Instructions to follow | Check every line below for the string "Kinetic", and copy the lines that contain it.

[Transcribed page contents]

-- -- --

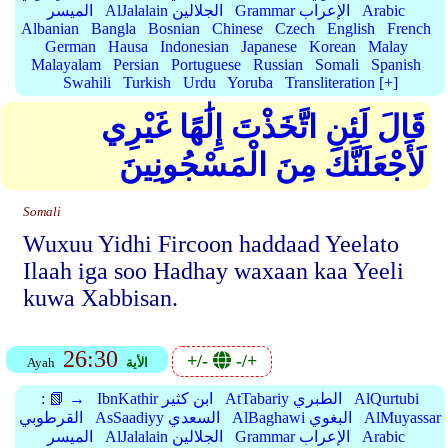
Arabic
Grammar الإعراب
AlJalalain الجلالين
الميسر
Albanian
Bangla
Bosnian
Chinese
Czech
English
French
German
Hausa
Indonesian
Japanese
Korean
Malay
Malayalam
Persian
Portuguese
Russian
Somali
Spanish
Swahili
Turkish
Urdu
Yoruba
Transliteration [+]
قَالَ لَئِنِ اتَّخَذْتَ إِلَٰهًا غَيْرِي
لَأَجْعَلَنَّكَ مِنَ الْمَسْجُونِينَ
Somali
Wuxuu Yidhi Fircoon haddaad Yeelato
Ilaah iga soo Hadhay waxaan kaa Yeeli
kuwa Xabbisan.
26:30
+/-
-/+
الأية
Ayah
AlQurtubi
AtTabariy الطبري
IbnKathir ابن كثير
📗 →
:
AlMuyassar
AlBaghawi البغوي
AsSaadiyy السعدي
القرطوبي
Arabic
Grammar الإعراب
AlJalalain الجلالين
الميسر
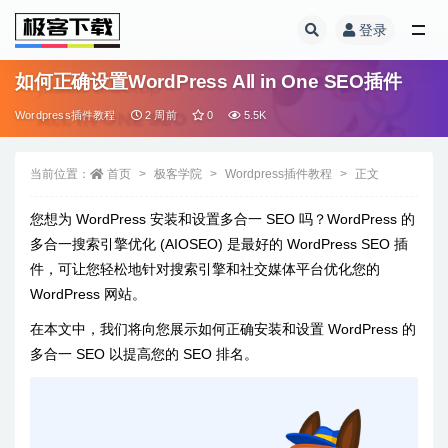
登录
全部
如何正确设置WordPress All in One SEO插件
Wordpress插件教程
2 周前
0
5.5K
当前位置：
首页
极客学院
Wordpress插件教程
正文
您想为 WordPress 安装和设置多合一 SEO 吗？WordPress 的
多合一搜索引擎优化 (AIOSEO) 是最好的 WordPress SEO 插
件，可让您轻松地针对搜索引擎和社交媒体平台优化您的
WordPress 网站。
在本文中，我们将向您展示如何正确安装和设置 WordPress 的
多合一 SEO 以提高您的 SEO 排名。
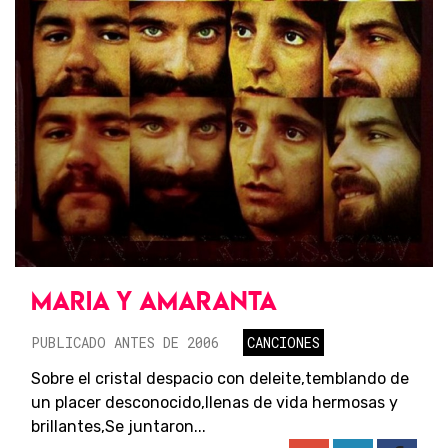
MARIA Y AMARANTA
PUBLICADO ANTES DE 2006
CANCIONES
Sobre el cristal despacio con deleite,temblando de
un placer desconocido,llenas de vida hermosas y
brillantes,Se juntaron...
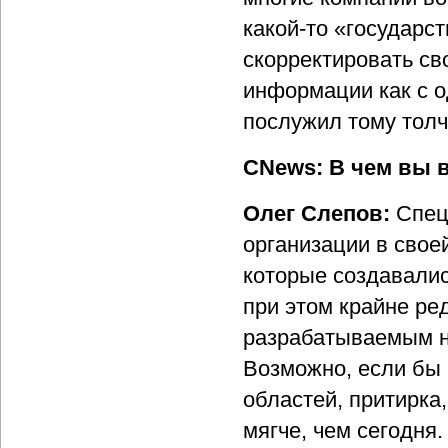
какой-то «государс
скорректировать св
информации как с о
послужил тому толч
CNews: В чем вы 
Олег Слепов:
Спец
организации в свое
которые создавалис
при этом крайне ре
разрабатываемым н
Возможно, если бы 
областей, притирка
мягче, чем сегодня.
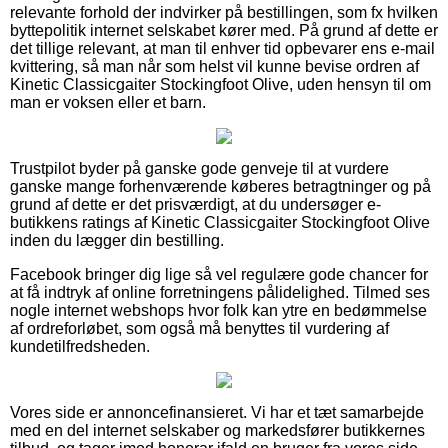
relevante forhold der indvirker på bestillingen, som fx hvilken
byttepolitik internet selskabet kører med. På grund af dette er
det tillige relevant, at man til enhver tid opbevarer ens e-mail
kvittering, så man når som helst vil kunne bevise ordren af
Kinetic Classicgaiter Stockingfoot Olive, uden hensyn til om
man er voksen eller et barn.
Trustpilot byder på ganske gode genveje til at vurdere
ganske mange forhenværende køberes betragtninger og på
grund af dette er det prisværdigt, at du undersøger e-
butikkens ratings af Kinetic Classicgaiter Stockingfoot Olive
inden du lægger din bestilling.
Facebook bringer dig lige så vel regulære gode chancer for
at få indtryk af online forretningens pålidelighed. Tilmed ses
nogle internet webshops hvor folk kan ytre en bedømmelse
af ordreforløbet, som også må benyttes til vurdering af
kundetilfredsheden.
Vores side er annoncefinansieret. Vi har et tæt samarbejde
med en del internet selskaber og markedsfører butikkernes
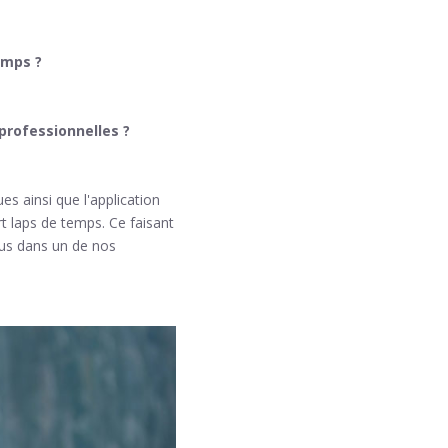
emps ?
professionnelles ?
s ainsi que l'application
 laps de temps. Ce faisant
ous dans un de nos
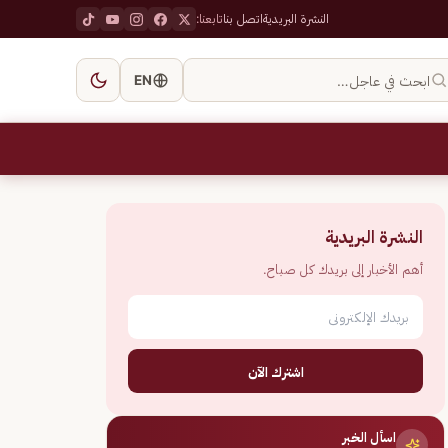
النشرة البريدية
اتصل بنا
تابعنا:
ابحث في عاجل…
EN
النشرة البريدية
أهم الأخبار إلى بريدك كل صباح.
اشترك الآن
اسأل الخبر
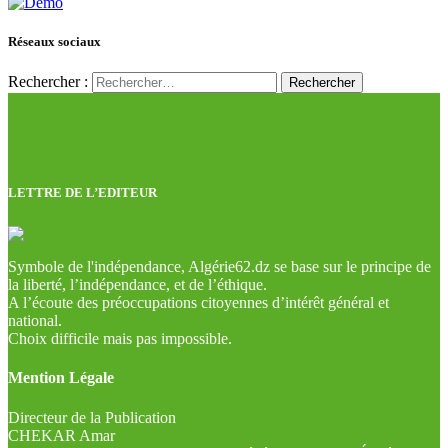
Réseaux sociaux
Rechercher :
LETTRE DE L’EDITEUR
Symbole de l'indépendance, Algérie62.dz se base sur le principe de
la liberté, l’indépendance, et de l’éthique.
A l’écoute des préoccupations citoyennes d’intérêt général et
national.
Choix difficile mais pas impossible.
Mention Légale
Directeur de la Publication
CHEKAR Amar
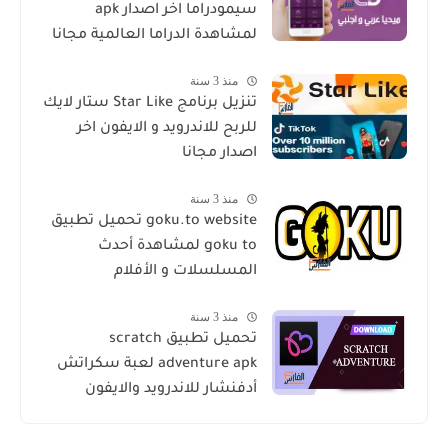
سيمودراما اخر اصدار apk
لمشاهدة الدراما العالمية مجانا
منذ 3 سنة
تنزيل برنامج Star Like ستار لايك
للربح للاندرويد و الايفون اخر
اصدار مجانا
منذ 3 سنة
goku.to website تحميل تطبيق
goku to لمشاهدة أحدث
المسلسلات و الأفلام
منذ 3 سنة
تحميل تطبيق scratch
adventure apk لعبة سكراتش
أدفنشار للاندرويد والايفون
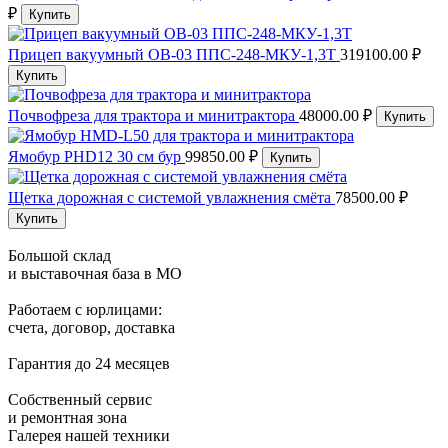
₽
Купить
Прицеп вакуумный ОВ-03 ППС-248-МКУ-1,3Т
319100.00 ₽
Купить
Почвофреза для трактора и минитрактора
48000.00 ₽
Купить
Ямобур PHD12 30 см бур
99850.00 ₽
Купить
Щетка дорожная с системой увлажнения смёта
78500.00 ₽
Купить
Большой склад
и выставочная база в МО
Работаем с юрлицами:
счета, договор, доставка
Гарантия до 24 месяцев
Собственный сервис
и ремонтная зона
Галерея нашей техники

-- -- --

Solution |
Kinetic Classicgaiter Stockingfoot Olive, uden hensyn til om
butikkens ratings af Kinetic Classicgaiter Stockingfoot Olive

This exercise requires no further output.